• [Information shown]
----------------------------------------

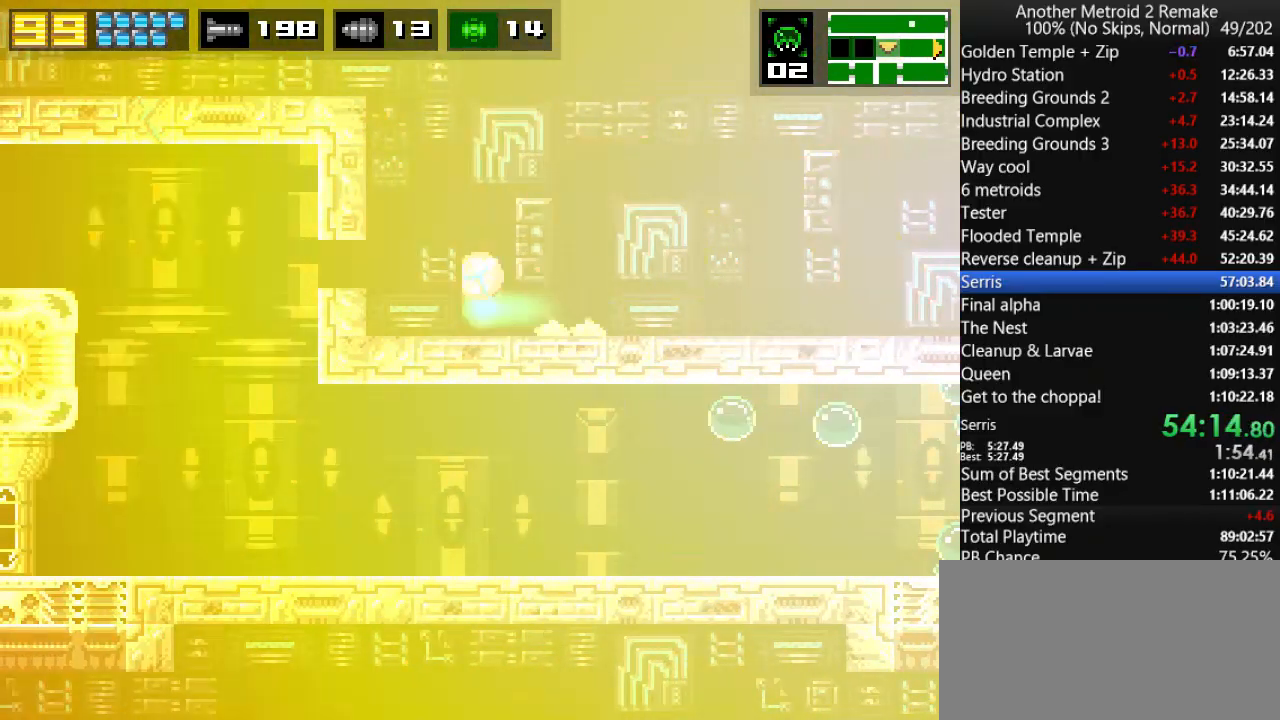
{"keys": ["left"], "events": [[116, "jump", "up"]]}
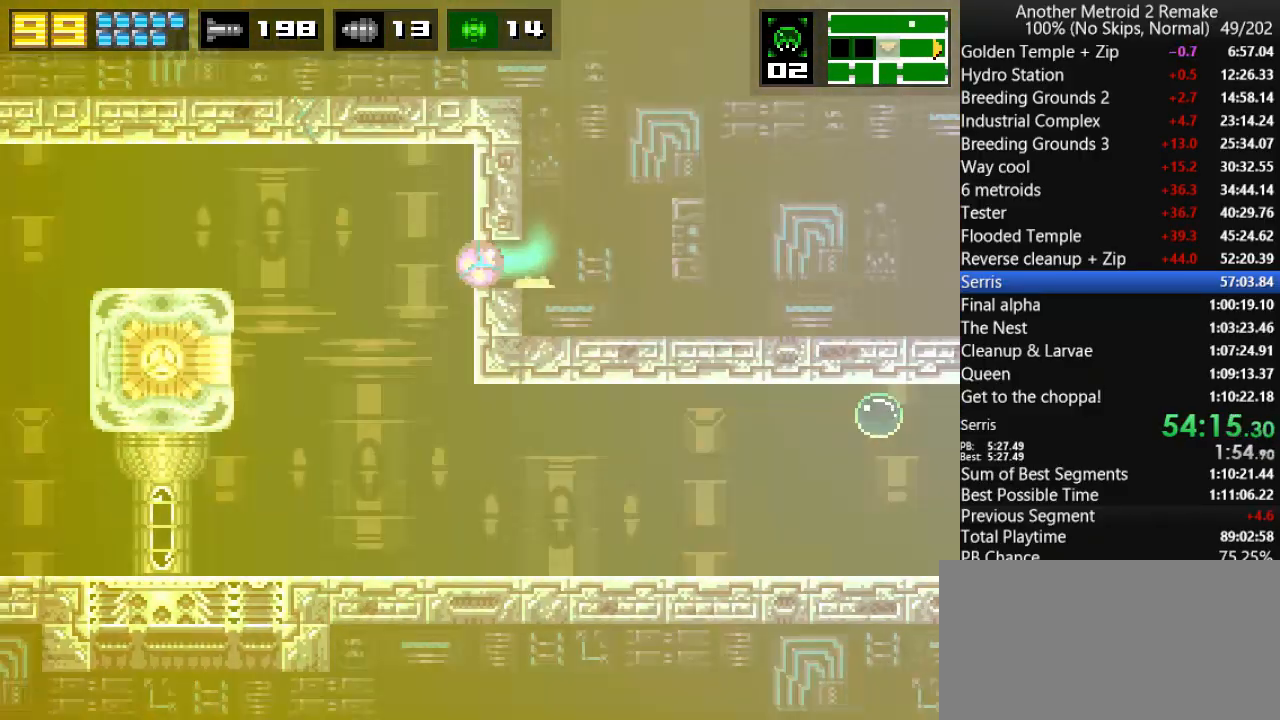
{"keys": ["jump", "left"], "events": [[233, "up", "down"], [333, "up", "up"], [433, "jump", "down"]]}
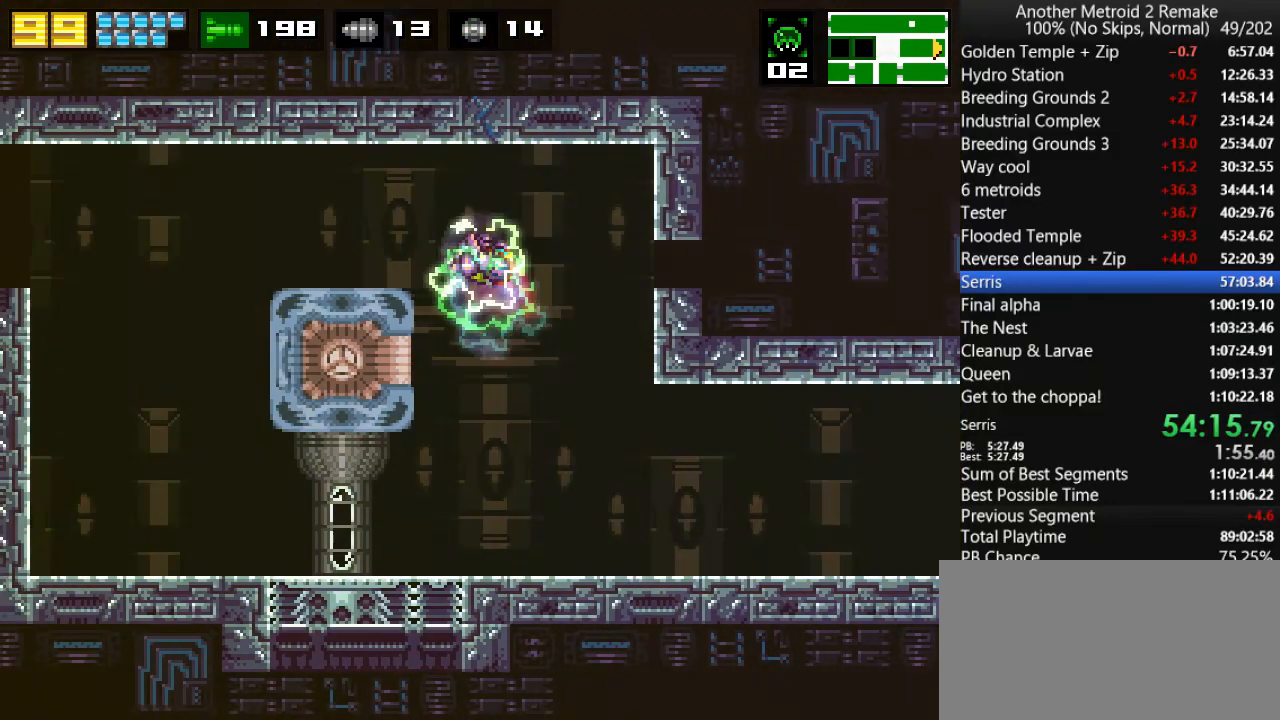
{"keys": ["left"], "events": [[33, "morph", "down"], [150, "jump", "up"], [183, "morph", "up"]]}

----------------------------------------

• [Work task] Show me each line of the listing above with "down" in it.

• [Task solution]
{"keys": ["jump", "left"], "events": [[233, "up", "down"], [333, "up", "up"], [433, "jump", "down"]]}
{"keys": ["left"], "events": [[33, "morph", "down"], [150, "jump", "up"], [183, "morph", "up"]]}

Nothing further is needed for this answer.